## [YOUR GOAL]
Your task is to transcribe the lines from the start of the data below through the line containing "### 1. Open the Calculator", inclusive, exactly as they stand and without the pictures.
START RECORD EXTRACTS
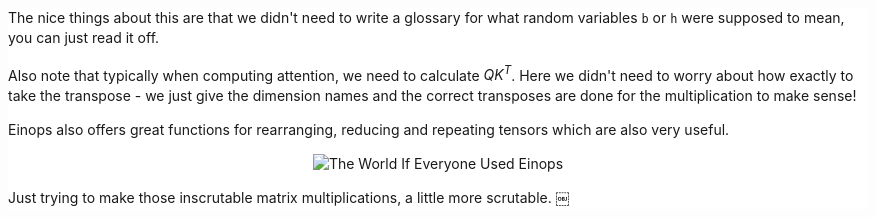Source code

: The nice things about this are that we didn't need to write a glossary for what
random variables `b` or `h` were supposed to mean, you can just read it off.

Also note that typically when computing attention, we need to calculate $QK^T$.
Here we didn't need to worry about how exactly to take the transpose - we just
give the dimension names and the correct transposes are done for the
multiplication to make sense!

Einops also offers great functions for rearranging, reducing and repeating
tensors which are also very useful.

<div align="center">
  <figure>
    <img src="/blog/images/einops/the_world_if_einops.jpg" width="800" alt="The World If Everyone Used Einops">
    <figcaption></figcaption>
    </figure>
</div>

Just trying to make those inscrutable matrix multiplications, a little more
scrutable. ￼
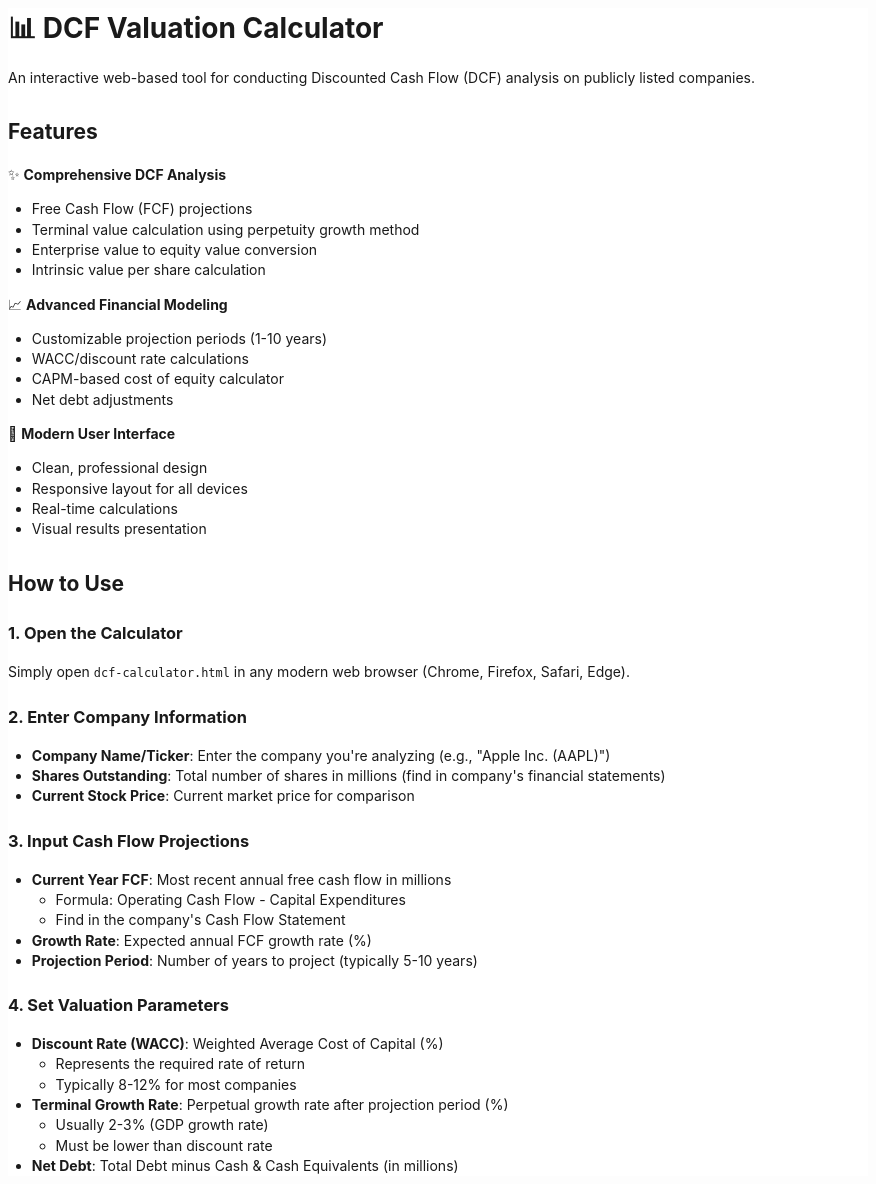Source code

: # 📊 DCF Valuation Calculator

An interactive web-based tool for conducting Discounted Cash Flow (DCF) analysis on publicly listed companies.

## Features

✨ **Comprehensive DCF Analysis**
- Free Cash Flow (FCF) projections
- Terminal value calculation using perpetuity growth method
- Enterprise value to equity value conversion
- Intrinsic value per share calculation

📈 **Advanced Financial Modeling**
- Customizable projection periods (1-10 years)
- WACC/discount rate calculations
- CAPM-based cost of equity calculator
- Net debt adjustments

🎨 **Modern User Interface**
- Clean, professional design
- Responsive layout for all devices
- Real-time calculations
- Visual results presentation

## How to Use

### 1. Open the Calculator
Simply open `dcf-calculator.html` in any modern web browser (Chrome, Firefox, Safari, Edge).

### 2. Enter Company Information
- **Company Name/Ticker**: Enter the company you're analyzing (e.g., "Apple Inc. (AAPL)")
- **Shares Outstanding**: Total number of shares in millions (find in company's financial statements)
- **Current Stock Price**: Current market price for comparison

### 3. Input Cash Flow Projections
- **Current Year FCF**: Most recent annual free cash flow in millions
  - Formula: Operating Cash Flow - Capital Expenditures
  - Find in the company's Cash Flow Statement
- **Growth Rate**: Expected annual FCF growth rate (%)
- **Projection Period**: Number of years to project (typically 5-10 years)

### 4. Set Valuation Parameters
- **Discount Rate (WACC)**: Weighted Average Cost of Capital (%)
  - Represents the required rate of return
  - Typically 8-12% for most companies
- **Terminal Growth Rate**: Perpetual growth rate after projection period (%)
  - Usually 2-3% (GDP growth rate)
  - Must be lower than discount rate
- **Net Debt**: Total Debt minus Cash & Cash Equivalents (in millions)
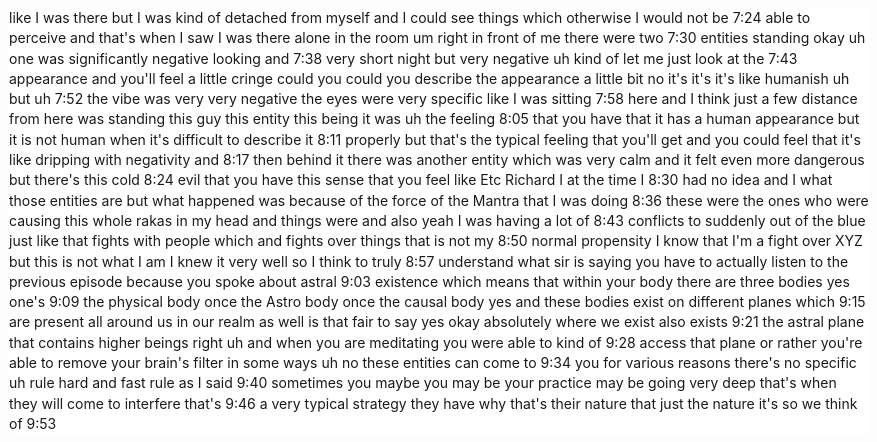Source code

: like I was there but I was kind of detached from myself and I could see things which otherwise I would not be
7:24
able to perceive and that's when I saw I was there alone in the room um right in front of me there were two
7:30
entities standing okay uh one was significantly negative looking and
7:38
very short night but very negative uh kind of let me just look at the
7:43
appearance and you'll feel a little cringe could you could you describe the appearance a little bit no it's it's it's like humanish uh but uh
7:52
the vibe was very very negative the eyes were very specific like I was sitting
7:58
here and I think just a few distance from here was standing this guy this entity this being it was uh the feeling
8:05
that you have that it has a human appearance but it is not human when it's difficult to describe it
8:11
properly but that's the typical feeling that you'll get and you could feel that it's like dripping with negativity and
8:17
then behind it there was another entity which was very calm and it felt even more dangerous but there's this cold
8:24
evil that you have this sense that you feel like Etc Richard I at the time I
8:30
had no idea and I what those entities are but what happened was because of the force of the Mantra that I was doing
8:36
these were the ones who were causing this whole rakas in my head and things were and also yeah I was having a lot of
8:43
conflicts to suddenly out of the blue just like that fights with people which and fights over things that is not my
8:50
normal propensity I know that I'm a fight over XYZ but this is not what I am I knew it very well so I think to truly
8:57
understand what sir is saying you have to actually listen to the previous episode because you spoke about astral
9:03
existence which means that within your body there are three bodies yes one's
9:09
the physical body once the Astro body once the causal body yes and these bodies exist on different planes which
9:15
are present all around us in our realm as well is that fair to say yes okay absolutely where we exist also exists
9:21
the astral plane that contains higher beings right uh and when you are meditating you were able to kind of
9:28
access that plane or rather you're able to remove your brain's filter in some ways uh no these entities can come to
9:34
you for various reasons there's no specific uh rule hard and fast rule as I said
9:40
sometimes you maybe you may be your practice may be going very deep that's when they will come to interfere that's
9:46
a very typical strategy they have why that's their nature that just the nature it's so we think of
9:53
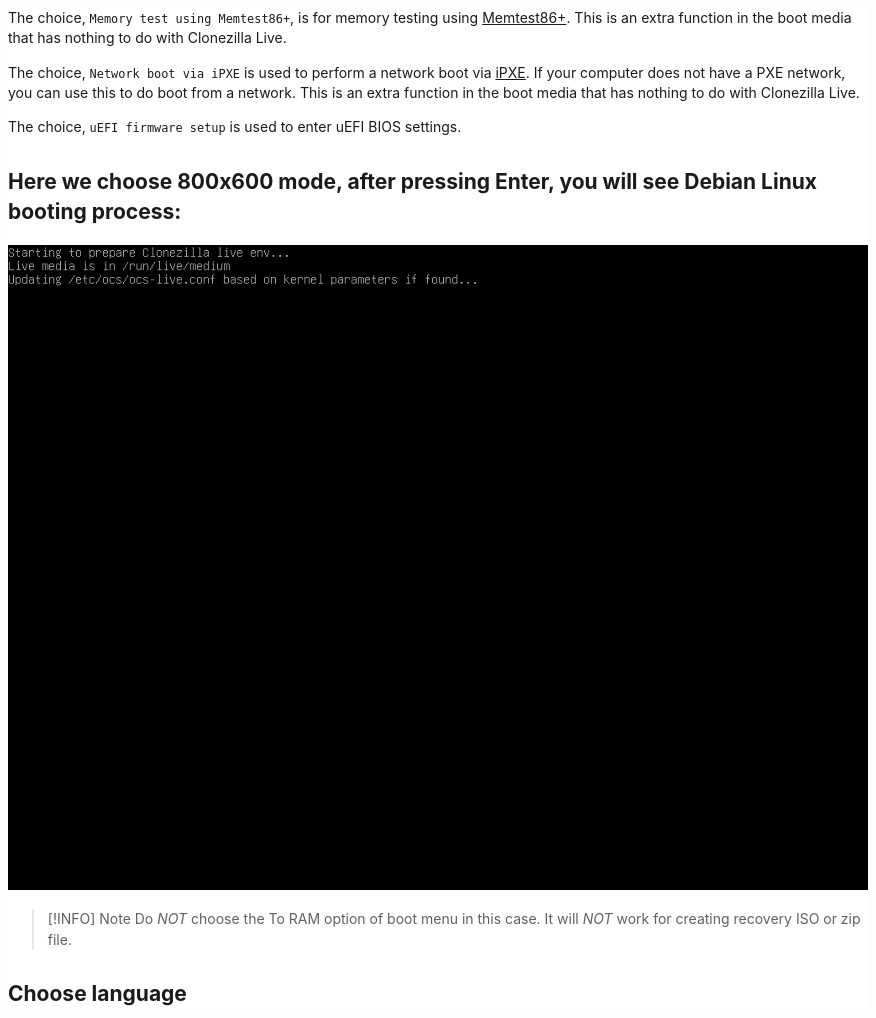 The choice, `Memory test using Memtest86+`, is for memory testing using [Memtest86+](https://www.memtest.org/). This is an extra function in the boot media that has nothing to do with Clonezilla Live.

The choice, `Network boot via iPXE` is used to perform a network boot via [iPXE](http://ipxe.org/). If your computer does not have a PXE network, you can use this to do boot from a network. This is an extra function in the boot media that has nothing to do with Clonezilla Live.

The choice, `uEFI firmware setup` is used to enter uEFI BIOS settings.

## Here we choose 800x600 mode, after pressing Enter, you will see Debian Linux booting process:

![Booting Clonezilla Live](./images/create-recovery-clonezilla/ocs-02-booting.png)

> [!INFO] Note
> Do _NOT_ choose the To RAM option of boot menu in this case. It will _NOT_ work for creating recovery ISO or zip file.

## Choose language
END RECORD EXTRACTS
## [RESPONSE]
Source code

: The nice things about this are that we didn't need to write a glossary for what
random variables `b` or `h` were supposed to mean, you can just read it off.

Also note that typically when computing attention, we need to calculate $QK^T$.
Here we didn't need to worry about how exactly to take the transpose - we just
give the dimension names and the correct transposes are done for the
multiplication to make sense!

Einops also offers great functions for rearranging, reducing and repeating
tensors which are also very useful.

<div align="center">
  <figure>
    <img src="/blog/images/einops/the_world_if_einops.jpg" width="800" alt="The World If Everyone Used Einops">
    <figcaption></figcaption>
    </figure>
</div>

Just trying to make those inscrutable matrix multiplications, a little more
scrutable. 
Source code

: # 📊 DCF Valuation Calculator

An interactive web-based tool for conducting Discounted Cash Flow (DCF) analysis on publicly listed companies.

## Features

✨ **Comprehensive DCF Analysis**
- Free Cash Flow (FCF) projections
- Terminal value calculation using perpetuity growth method
- Enterprise value to equity value conversion
- Intrinsic value per share calculation

📈 **Advanced Financial Modeling**
- Customizable projection periods (1-10 years)
- WACC/discount rate calculations
- CAPM-based cost of equity calculator
- Net debt adjustments

🎨 **Modern User Interface**
- Clean, professional design
- Responsive layout for all devices
- Real-time calculations
- Visual results presentation

## How to Use

### 1. Open the Calculator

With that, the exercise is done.